STUDY TEXT:

-- -- --

The history of an age-old novelty

LAST MONTH Facebook premiered its vision for the future at its development conference, F8. The camera-app technology Mark Zuckerberg calls augmented reality (or AR) borrows heavily from the social network Snapchat, which enables users to layer animated digital content onto photos on the fly. On stage, Zuckerberg promoted this collaging as social media’s first steps toward modish virtual screen manipulations. “This will allow us to create all kinds of things that were only available in the digital world,” Zuckerberg bubbled effusively. “We’re going to interact with them and explore them together.” Taken in, USA Today repeated this claim to innovation, elaborating on the digital mogul’s Jules Verne-like promise: “We will wander not one, but two worlds—the physical and the digital,” For my part, I was particularly delighted by Facebook’s proposal to animate bowls of cereal with marauding cartoon sharks, savoring, perhaps, the insouciant violence I associate with childhood adventure.

Yet watching marine life encroach on a bowl of Frosted Flakes reminded me less of Tom Cruise’s information-management Mr. Miyagi in Minority Report than of the Michael Jordan–Looney Tunes face-off in Space Jam, during which live-action and animated characters join forces to whiz and bang their way through a cosmic game of interspecies b-ball. A rehabbed history of augmented reality suggests that our desire to physically mingle with art objects—to “interact with them and explore them together,” in Zuckerberg’s words—is more basic than its current status as social media curio implies. It’s embedded in the history of animation and its modernist, realist literary ancestors. Augmented reality is neither an innovative social media magician’s trick nor science fiction descending onto the present, but a basic artistic fantasy refracted through new technology.

-- -- --

THE DATA:

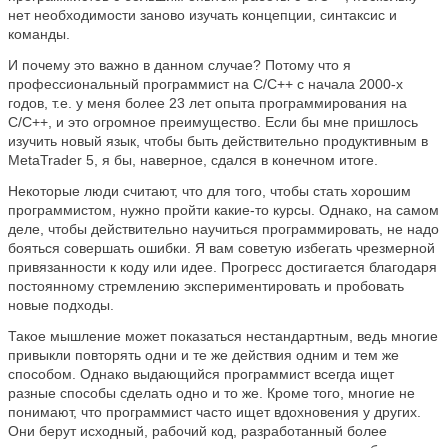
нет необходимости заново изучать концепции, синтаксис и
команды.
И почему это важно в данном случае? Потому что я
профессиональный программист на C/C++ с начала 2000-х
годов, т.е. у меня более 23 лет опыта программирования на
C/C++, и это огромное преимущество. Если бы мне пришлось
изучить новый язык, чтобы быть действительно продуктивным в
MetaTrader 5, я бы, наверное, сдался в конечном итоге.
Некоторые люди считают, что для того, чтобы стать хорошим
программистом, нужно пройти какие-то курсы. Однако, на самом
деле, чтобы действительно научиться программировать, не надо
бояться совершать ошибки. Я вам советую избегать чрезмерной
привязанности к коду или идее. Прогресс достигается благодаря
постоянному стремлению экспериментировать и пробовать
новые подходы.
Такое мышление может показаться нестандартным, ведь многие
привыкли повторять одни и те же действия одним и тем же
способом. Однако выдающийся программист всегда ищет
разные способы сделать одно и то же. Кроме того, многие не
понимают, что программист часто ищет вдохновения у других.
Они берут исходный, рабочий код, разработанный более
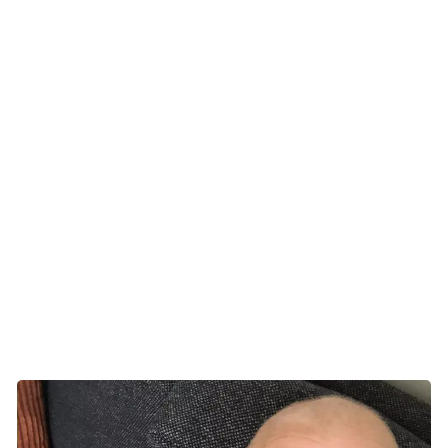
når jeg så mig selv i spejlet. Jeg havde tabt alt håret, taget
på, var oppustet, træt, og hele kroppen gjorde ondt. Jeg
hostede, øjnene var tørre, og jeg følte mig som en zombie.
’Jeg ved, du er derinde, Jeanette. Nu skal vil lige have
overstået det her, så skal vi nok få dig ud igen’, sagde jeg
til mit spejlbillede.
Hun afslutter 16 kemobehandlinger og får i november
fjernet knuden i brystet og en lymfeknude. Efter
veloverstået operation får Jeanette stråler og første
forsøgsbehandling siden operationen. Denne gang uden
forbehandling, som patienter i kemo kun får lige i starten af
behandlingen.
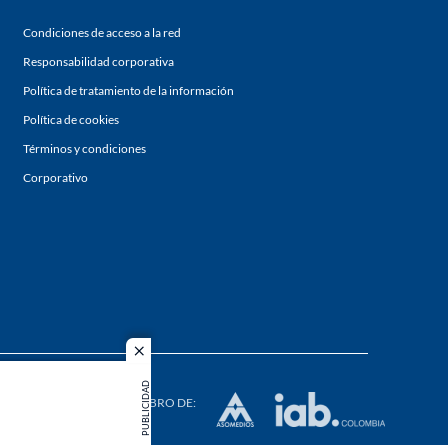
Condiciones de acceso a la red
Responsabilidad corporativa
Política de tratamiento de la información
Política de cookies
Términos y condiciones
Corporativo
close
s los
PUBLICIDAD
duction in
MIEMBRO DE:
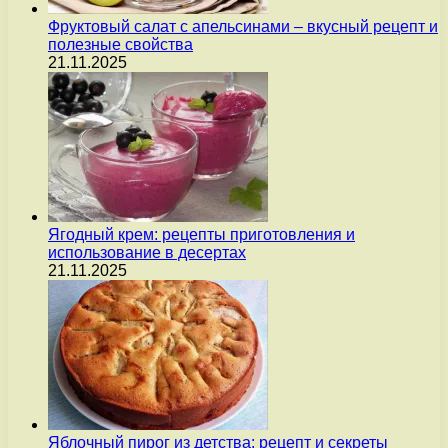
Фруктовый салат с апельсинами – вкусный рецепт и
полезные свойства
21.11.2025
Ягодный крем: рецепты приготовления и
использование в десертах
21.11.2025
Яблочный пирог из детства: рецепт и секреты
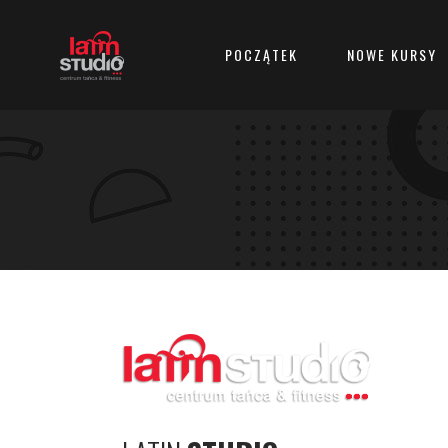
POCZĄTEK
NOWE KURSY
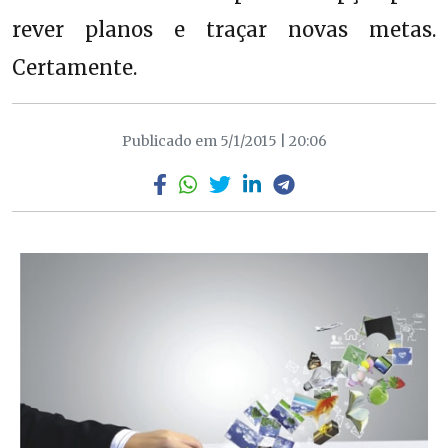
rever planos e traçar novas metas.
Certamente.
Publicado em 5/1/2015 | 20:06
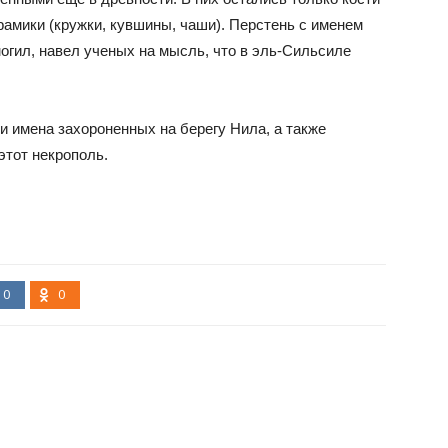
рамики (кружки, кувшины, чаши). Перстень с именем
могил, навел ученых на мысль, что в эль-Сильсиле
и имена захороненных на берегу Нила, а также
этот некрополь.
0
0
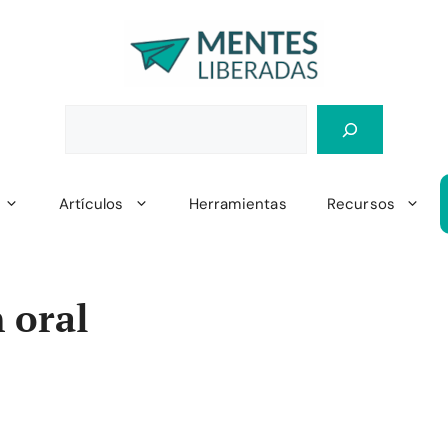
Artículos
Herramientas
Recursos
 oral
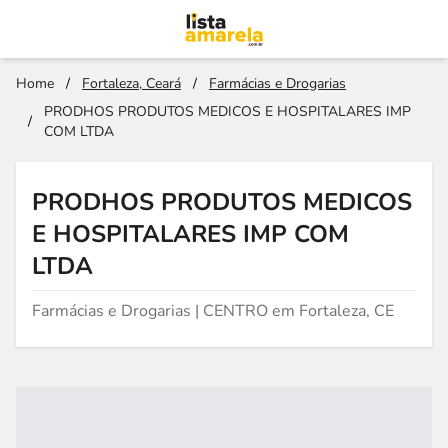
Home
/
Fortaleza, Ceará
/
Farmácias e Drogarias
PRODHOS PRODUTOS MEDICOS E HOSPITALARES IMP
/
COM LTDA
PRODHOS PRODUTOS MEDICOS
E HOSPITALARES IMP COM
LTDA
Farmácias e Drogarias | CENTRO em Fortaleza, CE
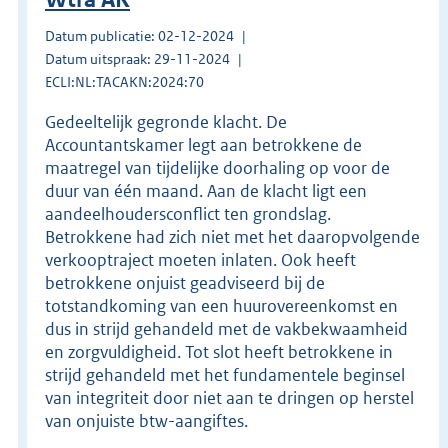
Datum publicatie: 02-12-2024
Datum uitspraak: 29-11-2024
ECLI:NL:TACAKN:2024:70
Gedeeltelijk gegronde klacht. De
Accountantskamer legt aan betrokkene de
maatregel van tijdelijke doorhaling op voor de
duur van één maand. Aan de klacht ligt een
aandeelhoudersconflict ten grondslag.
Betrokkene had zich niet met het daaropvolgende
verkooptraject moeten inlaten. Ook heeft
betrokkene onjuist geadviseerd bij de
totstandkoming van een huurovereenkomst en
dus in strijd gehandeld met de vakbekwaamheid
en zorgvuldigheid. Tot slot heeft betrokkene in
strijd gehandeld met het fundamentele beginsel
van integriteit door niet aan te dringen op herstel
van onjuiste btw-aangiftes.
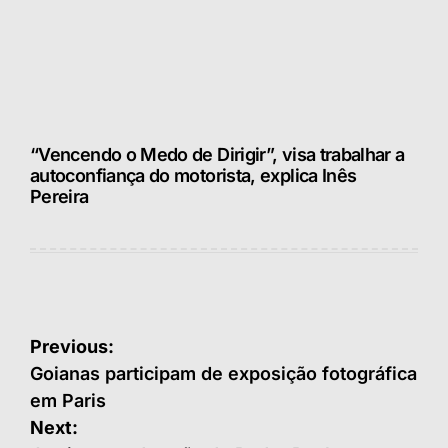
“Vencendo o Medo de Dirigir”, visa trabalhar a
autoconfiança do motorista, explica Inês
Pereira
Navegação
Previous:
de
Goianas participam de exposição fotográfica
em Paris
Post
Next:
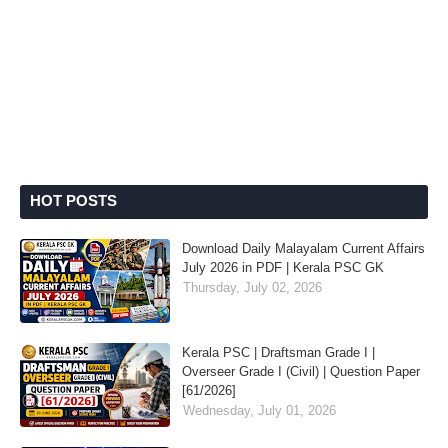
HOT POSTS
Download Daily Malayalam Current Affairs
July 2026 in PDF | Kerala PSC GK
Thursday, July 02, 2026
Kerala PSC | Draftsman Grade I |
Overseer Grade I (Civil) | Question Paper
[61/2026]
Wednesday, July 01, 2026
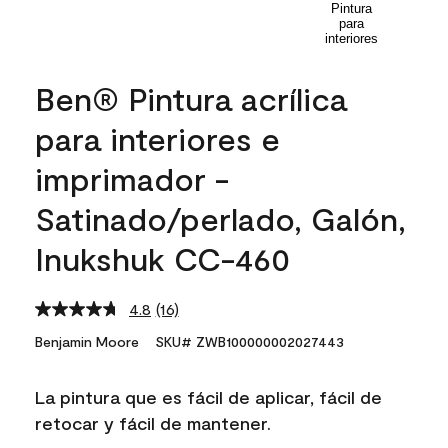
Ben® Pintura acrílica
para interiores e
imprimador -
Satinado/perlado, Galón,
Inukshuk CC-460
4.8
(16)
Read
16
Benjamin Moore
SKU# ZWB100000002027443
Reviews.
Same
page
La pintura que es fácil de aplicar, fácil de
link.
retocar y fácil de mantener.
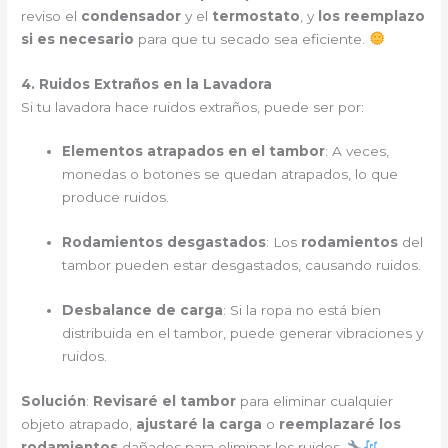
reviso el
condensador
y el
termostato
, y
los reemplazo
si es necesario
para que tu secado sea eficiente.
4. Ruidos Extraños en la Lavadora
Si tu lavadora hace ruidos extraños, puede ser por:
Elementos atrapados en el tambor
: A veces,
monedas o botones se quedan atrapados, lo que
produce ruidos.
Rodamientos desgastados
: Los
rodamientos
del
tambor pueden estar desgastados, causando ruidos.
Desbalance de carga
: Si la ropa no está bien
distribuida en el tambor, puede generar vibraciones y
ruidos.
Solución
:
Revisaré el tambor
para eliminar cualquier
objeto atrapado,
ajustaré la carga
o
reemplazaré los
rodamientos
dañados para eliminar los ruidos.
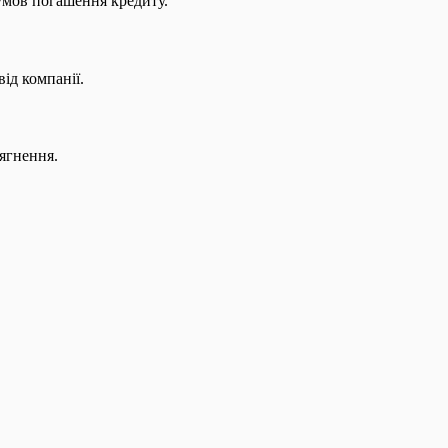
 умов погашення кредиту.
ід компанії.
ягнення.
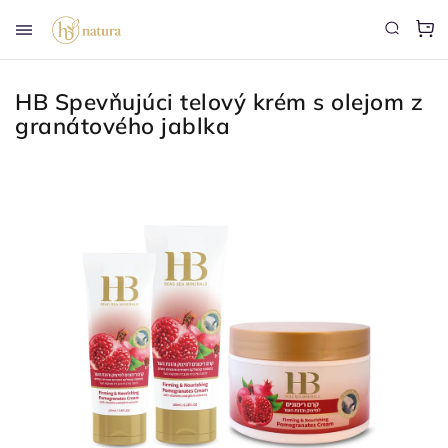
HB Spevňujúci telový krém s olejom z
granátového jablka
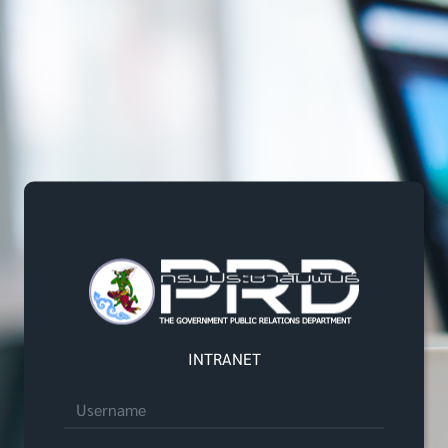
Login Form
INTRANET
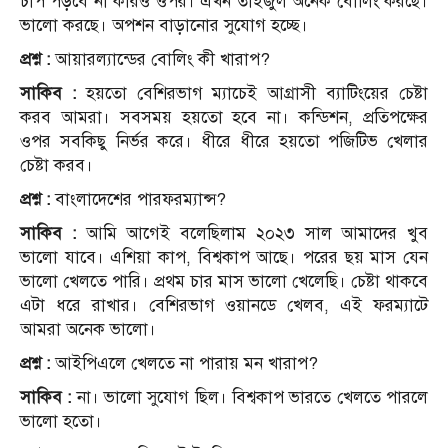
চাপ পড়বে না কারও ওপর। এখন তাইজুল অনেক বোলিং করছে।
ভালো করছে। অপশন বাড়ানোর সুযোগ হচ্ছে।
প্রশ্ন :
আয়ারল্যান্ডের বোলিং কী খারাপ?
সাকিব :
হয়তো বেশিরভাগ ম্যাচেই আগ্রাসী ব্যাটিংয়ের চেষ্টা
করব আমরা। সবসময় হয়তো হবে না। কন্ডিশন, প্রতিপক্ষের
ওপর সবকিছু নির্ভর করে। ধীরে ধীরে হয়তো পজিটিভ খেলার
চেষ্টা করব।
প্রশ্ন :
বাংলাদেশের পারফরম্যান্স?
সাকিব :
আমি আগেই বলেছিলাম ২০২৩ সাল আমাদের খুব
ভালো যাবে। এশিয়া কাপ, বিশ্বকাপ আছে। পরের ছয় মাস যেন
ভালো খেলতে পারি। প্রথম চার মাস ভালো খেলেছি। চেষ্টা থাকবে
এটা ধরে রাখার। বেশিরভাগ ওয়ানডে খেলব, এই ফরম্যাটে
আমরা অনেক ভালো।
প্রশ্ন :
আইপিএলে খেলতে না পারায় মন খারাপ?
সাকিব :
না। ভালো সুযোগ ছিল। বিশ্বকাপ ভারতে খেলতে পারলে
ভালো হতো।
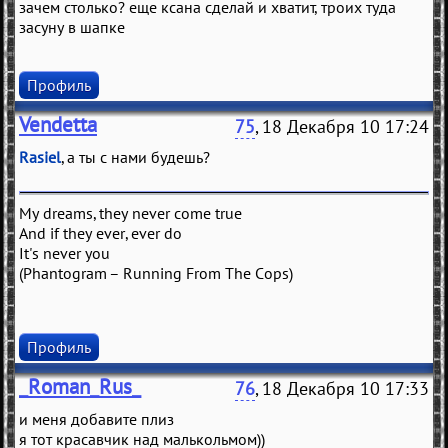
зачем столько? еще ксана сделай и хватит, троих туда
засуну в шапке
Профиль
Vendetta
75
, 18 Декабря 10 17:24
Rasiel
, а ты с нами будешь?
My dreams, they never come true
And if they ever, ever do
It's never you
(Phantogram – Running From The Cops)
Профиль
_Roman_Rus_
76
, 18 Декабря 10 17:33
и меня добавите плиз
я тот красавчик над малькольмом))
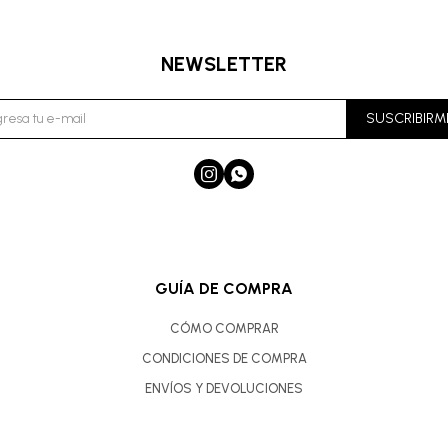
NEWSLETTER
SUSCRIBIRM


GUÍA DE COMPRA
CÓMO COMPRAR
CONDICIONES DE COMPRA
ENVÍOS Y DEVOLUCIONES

-- -- --

WRITTEN TASK 1:
Write out the part of the essay on augmented reality from "Yet watching marine" to "through new technology.", word for word.
WRITTEN TASK 2:
According to the essay on augmented reality, at what event did Facebook premiere its vision for the future?

ANSWER AREA 1:
Yet watching marine life encroach on a bowl of Frosted Flakes reminded me less of Tom Cruise’s information-management Mr. Miyagi in Minority Report than of the Michael Jordan–Looney Tunes face-off in Space Jam, during which live-action and animated characters join forces to whiz and bang their way through a cosmic game of interspecies b-ball. A rehabbed history of augmented reality suggests that our desire to physically mingle with art objects—to “interact with them and explore them together,” in Zuckerberg’s words—is more basic than its current status as social media curio implies. It’s embedded in the history of animation and its modernist, realist literary ancestors. Augmented reality is neither an innovative social media magician’s trick nor science fiction descending onto the present, but a basic artistic fantasy refracted through new technology.

ANSWER AREA 2:
At its development conference, F8.